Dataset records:
★ ★ ★
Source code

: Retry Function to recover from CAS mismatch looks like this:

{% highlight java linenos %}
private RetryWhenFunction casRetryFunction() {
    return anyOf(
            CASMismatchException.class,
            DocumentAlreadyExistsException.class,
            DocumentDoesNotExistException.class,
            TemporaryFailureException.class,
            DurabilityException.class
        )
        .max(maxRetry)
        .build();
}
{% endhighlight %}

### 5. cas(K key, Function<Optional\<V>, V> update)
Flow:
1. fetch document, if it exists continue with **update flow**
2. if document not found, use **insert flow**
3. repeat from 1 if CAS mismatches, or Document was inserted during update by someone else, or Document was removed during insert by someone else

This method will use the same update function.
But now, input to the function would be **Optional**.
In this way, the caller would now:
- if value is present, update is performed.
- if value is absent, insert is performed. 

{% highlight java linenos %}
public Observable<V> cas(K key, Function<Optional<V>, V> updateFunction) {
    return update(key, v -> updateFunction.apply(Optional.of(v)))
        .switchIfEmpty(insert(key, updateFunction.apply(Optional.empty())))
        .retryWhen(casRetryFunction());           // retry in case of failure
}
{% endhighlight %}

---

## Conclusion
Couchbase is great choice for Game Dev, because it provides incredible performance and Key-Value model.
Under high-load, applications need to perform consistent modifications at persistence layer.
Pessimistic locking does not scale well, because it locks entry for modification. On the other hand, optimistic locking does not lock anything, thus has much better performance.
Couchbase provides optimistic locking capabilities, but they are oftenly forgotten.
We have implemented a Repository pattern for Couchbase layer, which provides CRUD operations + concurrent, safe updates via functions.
★ ★ ★
_Exercise aim:_ Until the last line is reached, keep transcribing the data exactly.

_Finished task:_
Source code

: Retry Function to recover from CAS mismatch looks like this:

{% highlight java linenos %}
private RetryWhenFunction casRetryFunction() {
    return anyOf(
            CASMismatchException.class,
            DocumentAlreadyExistsException.class,
            DocumentDoesNotExistException.class,
            TemporaryFailureException.class,
            DurabilityException.class
        )
        .max(maxRetry)
        .build();
}
{% endhighlight %}

### 5. cas(K key, Function<Optional\<V>, V> update)
Flow:
1. fetch document, if it exists continue with **update flow**
2. if document not found, use **insert flow**
3. repeat from 1 if CAS mismatches, or Document was inserted during update by someone else, or Document was removed during insert by someone else

This method will use the same update function.
But now, input to the function would be **Optional**.
In this way, the caller would now:
- if value is present, update is performed.
- if value is absent, insert is performed. 

{% highlight java linenos %}
public Observable<V> cas(K key, Function<Optional<V>, V> updateFunction) {
    return update(key, v -> updateFunction.apply(Optional.of(v)))
        .switchIfEmpty(insert(key, updateFunction.apply(Optional.empty())))
        .retryWhen(casRetryFunction());           // retry in case of failure
}
{% endhighlight %}

---

## Conclusion
Couchbase is great choice for Game Dev, because it provides incredible performance and Key-Value model.
Under high-load, applications need to perform consistent modifications at persistence layer.
Pessimistic locking does not scale well, because it locks entry for modification. On the other hand, optimistic locking does not lock anything, thus has much better performance.
Couchbase provides optimistic locking capabilities, but they are oftenly forgotten.
We have implemented a Repository pattern for Couchbase layer, which provides CRUD operations + concurrent, safe updates via functions.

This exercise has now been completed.